(Data provided)

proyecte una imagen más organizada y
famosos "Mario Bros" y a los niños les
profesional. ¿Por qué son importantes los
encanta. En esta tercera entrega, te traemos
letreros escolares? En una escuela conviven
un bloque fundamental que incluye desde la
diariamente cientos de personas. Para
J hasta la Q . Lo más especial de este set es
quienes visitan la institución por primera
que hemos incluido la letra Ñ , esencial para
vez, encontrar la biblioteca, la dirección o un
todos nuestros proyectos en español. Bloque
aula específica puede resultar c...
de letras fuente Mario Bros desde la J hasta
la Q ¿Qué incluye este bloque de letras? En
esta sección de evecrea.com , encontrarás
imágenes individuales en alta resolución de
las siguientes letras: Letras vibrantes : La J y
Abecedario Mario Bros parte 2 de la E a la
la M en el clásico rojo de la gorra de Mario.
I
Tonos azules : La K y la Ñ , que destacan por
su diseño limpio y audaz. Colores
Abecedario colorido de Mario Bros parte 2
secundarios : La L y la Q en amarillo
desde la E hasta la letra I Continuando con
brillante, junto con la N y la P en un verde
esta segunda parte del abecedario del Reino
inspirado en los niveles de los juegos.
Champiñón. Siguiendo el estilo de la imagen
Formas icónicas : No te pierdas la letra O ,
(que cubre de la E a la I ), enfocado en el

(End Data provided)

Considering only lines of the records that hold the string "letras", state how many there are and nothing else.

3